Maybe TEE is not the best way to size the appendage to begin with. Tom De Potter
Notably, the operators in the study “did not adhere tightly” to the manufacturer’s instructions for use sizing guidelines in the TEE cohort, the authors say. Despite this, 3-D CT “demonstrated superior performance with respect to occluder accuracy and procedural efficiency.”
The decision-making, they add, “closely reflects clinical practice where device oversizing is common; thus, the maintained advantage of 3-D CT remains broadly applicable.”
De Potter observed that “you obviously cannot blind the operator to the fact that there is no CT available to use, which means that the operators may tend to say they have only TEE imaging available and [since] they are susceptible to the idea that CT is better, they may say, ‘Okay, let's choose this device first.’ And if it turns out to be wrong they'll exchange it because we expect TEE to fail.”
Given that, he thought the number of devices used in the TEE arm was “unexpectedly high” compared with historical data suggesting this figure to be “closer to 1.2 or 1.3.” This is “a bit of a question mark for their data,” De Potter continued, “but I also don't think they aimed to prove anything conclusively in their data set.”
The “much more important message” for him is that this study confirms “what other authors have also observed and what we have seen: that a 3-D imaging modality systematically sizes the appendage differently and gives you a larger value.” This is because “the way we size with 2-D TEE is limited by the fact that you're taking some samples of a structure that is by nature very often not symmetrical.
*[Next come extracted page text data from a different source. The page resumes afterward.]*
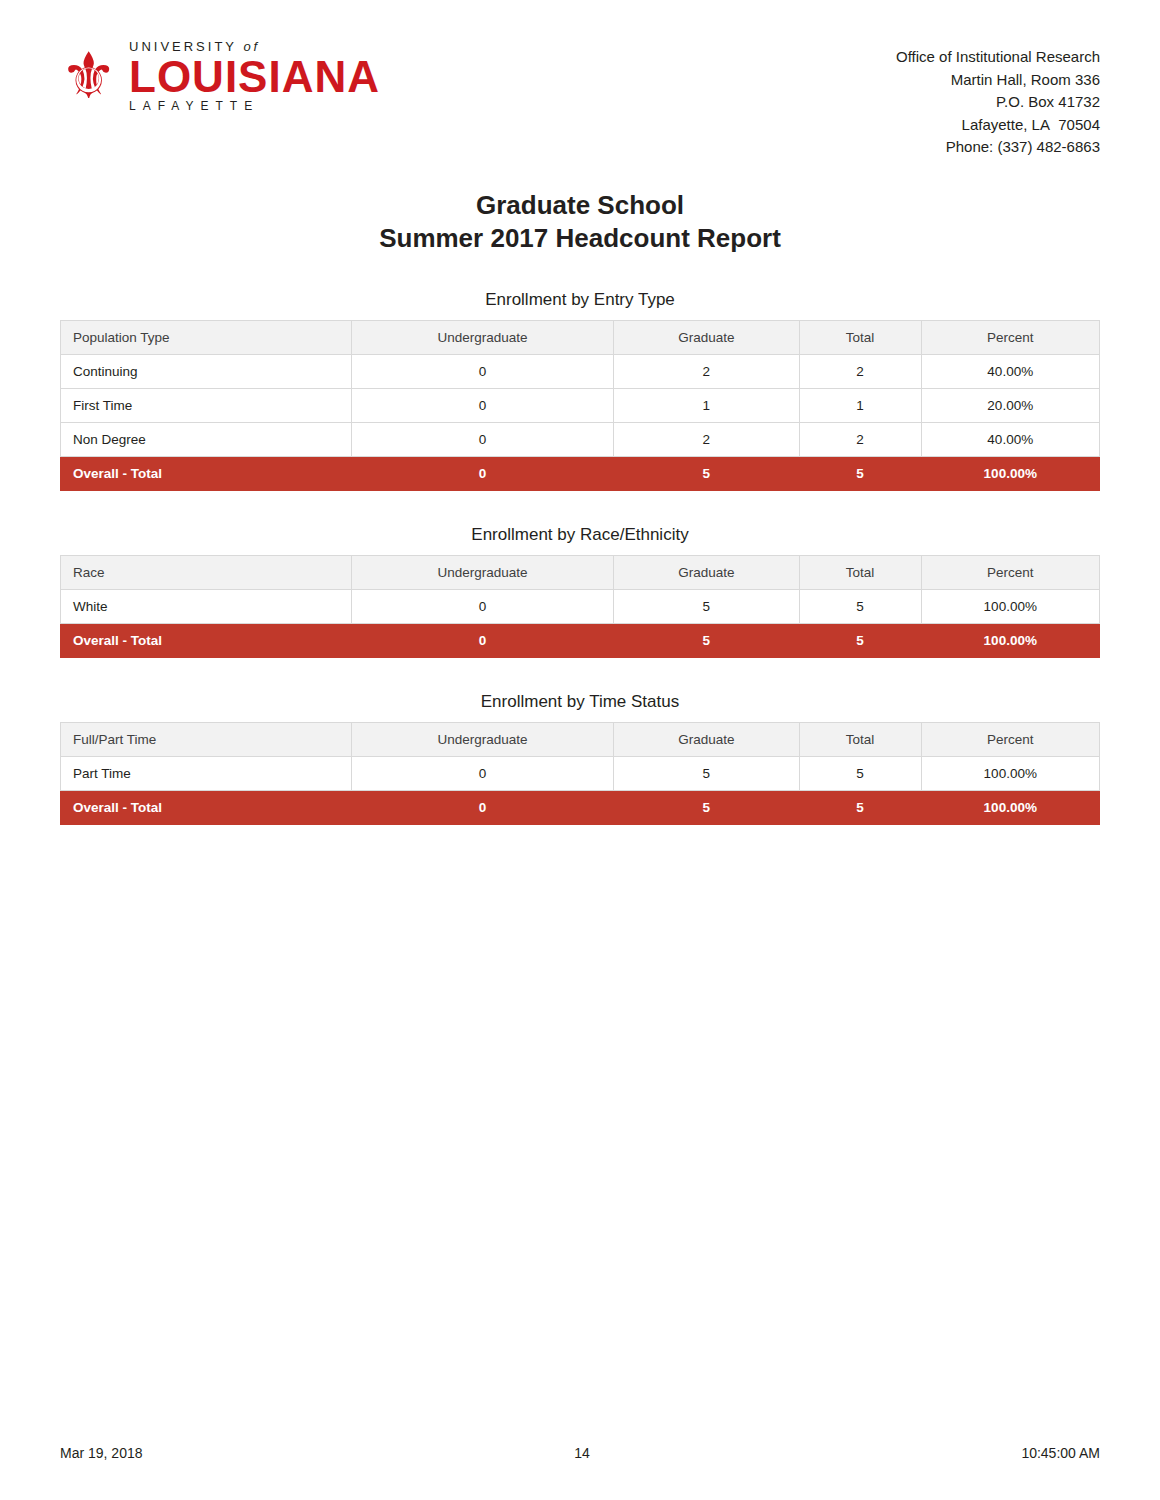⚜
UNIVERSITY of
LOUISIANA
LAFAYETTE
Office of Institutional Research
Martin Hall, Room 336
P.O. Box 41732
Lafayette, LA 70504
Phone: (337) 482-6863
Graduate School
Summer 2017 Headcount Report
Enrollment by Entry Type
| Population Type | Undergraduate | Graduate | Total | Percent |
| --- | --- | --- | --- | --- |
| Continuing | 0 | 2 | 2 | 40.00% |
| First Time | 0 | 1 | 1 | 20.00% |
| Non Degree | 0 | 2 | 2 | 40.00% |
| Overall - Total | 0 | 5 | 5 | 100.00% |
Enrollment by Race/Ethnicity
| Race | Undergraduate | Graduate | Total | Percent |
| --- | --- | --- | --- | --- |
| White | 0 | 5 | 5 | 100.00% |
| Overall - Total | 0 | 5 | 5 | 100.00% |
Enrollment by Time Status
| Full/Part Time | Undergraduate | Graduate | Total | Percent |
| --- | --- | --- | --- | --- |
| Part Time | 0 | 5 | 5 | 100.00% |
| Overall - Total | 0 | 5 | 5 | 100.00% |
Mar 19, 2018
14
10:45:00 AM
If your samples are not in the appropriate dimensions, you're going to miss part of the information,” De Potter explained.
Future studies should combine the methodology of this and his study by using randomization and having a study arm with no TEE, he concluded. “I do believe we'll be able to show a net clinical benefit for patients in terms of device exchanges and . . . procedural efficacy,” De Potter said.
Photo Credit: Dee Dee Wang, MD.
Eng MH, Wang DD, Greenbaum AB, et al. Prospective, randomized comparison of 3-dimensional computed tomography guidance versus TEE data for left atrial appendage occlusion (PRO3DLAAO). Catheter Cardiovasc Interv. 2018;Epub ahead of print.
- Eng reports serving as a proctor for Edwards Lifesciences.
- De Potter reports no relevant conflicts of interest.